The Decline of Infant Mortality in England and Wales 1871-1948: A Medical Conundrum. The Case of Lyncombe & Widcombe (Bath, Somerset) 1871-1911

Hack, Jane (2000). The Decline of Infant Mortality in England and Wales 1871-1948: A Medical Conundrum. The Case of Lyncombe & Widcombe (Bath, Somerset) 1871-1911. The Open University.

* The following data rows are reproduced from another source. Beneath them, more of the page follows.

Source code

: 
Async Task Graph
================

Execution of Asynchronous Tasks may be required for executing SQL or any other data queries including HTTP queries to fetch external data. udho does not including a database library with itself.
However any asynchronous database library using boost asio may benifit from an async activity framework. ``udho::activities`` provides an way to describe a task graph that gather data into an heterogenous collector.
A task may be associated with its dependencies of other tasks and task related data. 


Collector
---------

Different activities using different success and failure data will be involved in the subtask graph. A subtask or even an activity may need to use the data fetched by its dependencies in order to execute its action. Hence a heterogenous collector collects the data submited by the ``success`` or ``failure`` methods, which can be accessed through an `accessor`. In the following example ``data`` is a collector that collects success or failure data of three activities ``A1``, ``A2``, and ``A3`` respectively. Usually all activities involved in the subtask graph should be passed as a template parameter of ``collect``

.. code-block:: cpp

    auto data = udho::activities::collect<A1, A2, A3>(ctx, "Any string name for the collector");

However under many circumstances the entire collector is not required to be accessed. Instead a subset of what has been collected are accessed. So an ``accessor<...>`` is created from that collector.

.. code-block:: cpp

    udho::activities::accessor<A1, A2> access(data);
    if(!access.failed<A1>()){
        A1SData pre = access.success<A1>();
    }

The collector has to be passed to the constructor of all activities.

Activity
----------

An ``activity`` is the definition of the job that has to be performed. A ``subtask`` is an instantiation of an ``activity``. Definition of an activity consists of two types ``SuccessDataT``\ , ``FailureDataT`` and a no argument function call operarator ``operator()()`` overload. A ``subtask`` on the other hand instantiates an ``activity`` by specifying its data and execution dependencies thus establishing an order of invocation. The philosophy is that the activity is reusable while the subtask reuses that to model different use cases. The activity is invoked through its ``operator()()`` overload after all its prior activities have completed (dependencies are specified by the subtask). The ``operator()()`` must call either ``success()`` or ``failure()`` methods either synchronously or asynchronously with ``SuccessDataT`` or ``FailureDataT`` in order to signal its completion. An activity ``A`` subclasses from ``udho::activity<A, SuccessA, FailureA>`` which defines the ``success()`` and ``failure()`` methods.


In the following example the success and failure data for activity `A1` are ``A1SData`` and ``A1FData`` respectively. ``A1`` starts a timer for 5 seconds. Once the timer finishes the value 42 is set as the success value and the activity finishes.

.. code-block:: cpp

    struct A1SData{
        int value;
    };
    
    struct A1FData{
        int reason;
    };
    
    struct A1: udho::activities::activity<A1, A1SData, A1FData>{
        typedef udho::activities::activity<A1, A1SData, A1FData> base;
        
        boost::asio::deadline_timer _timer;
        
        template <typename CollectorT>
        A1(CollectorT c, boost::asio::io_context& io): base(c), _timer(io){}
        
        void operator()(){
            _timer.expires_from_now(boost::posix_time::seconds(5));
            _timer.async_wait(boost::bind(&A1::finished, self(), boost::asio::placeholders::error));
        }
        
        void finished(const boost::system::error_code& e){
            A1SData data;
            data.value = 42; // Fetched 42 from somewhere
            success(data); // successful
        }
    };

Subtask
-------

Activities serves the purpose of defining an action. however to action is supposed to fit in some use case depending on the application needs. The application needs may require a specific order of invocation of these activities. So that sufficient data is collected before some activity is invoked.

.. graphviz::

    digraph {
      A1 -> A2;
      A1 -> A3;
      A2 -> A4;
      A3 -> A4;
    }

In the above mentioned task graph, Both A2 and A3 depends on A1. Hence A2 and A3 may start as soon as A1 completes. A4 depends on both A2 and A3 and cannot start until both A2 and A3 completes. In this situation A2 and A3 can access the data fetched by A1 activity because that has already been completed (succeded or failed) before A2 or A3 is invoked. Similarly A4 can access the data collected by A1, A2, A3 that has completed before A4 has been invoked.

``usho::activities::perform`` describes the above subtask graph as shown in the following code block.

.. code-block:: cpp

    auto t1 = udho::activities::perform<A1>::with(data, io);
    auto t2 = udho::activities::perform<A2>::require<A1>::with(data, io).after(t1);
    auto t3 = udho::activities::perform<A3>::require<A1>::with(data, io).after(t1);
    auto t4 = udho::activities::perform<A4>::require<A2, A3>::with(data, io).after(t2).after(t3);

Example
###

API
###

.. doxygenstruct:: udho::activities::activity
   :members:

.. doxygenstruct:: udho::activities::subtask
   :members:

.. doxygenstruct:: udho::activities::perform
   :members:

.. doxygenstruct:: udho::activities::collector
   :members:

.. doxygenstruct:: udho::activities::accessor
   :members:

DOI: https://doi.org/10.21954/ou.ro.0000f974

Abstract

According to civil registration data for England & Wales there was little or no change in the infant mortality rate during the nineteenth century. At the beginning of the twentieth century, however, rates began to decline rapidly, falling from 150 per 1,000 live births in 1900, to approximately 6 per 1,000 today. This dissertation, part of a wider research project, examines the pattern of infant mortality in the district of Lyncombe & Widcombe, Bath (Somerset) between the years 1871-1911. Particular attention has been paid to the area known as the Dolemeads, situated between the River Avon and the Kennet & Avon Canal. Data has been extracted from local primary sources such as Vaccination Registers and Medical Officer of Health Reports for the years 1871, 1892 and 1911, in order to study levels of infant mortality and to identify possible causes. The different variables examined include improvement to the urban environment, particularly the water supply, and to the domestic environment, including housing, infant feeding, socio-economic status and fertility decline.

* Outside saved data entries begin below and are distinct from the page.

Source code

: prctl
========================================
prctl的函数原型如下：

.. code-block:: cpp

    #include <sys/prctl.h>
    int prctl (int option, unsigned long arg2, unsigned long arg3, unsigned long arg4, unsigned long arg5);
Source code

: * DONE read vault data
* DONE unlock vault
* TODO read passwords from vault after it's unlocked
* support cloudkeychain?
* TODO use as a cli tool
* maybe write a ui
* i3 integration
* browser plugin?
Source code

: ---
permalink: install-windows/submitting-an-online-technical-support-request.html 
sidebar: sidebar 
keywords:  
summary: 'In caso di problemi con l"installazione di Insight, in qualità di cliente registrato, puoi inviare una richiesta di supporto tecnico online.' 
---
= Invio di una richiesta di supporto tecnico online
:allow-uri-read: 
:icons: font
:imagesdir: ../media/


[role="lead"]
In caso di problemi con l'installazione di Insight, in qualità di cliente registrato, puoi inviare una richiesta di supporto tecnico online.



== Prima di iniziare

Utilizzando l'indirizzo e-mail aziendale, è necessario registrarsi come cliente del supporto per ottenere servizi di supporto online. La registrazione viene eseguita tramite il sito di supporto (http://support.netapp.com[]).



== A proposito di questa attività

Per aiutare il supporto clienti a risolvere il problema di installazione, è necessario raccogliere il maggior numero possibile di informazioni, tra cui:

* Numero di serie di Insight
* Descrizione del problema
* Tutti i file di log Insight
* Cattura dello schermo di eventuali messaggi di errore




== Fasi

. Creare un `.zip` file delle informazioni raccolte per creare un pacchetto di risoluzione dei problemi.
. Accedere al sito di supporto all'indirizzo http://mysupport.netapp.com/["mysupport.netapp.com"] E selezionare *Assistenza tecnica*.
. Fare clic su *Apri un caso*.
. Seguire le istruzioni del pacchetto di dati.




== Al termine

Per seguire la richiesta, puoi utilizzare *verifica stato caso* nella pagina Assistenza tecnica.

The main conclusion of this study is that the underlying IMR for Lyncombe & Widcombe declined throughout the period 1871-1911, in contrast to both the national trend and also the pattern of decline in other districts within the city. No single factor can be identified as having had the greatest impact on the reduction of infant deaths, however, improvements in living conditions including the provision of new Council-funded housing and better healthcare for nursing mothers, may have made a significant contribution to the decline.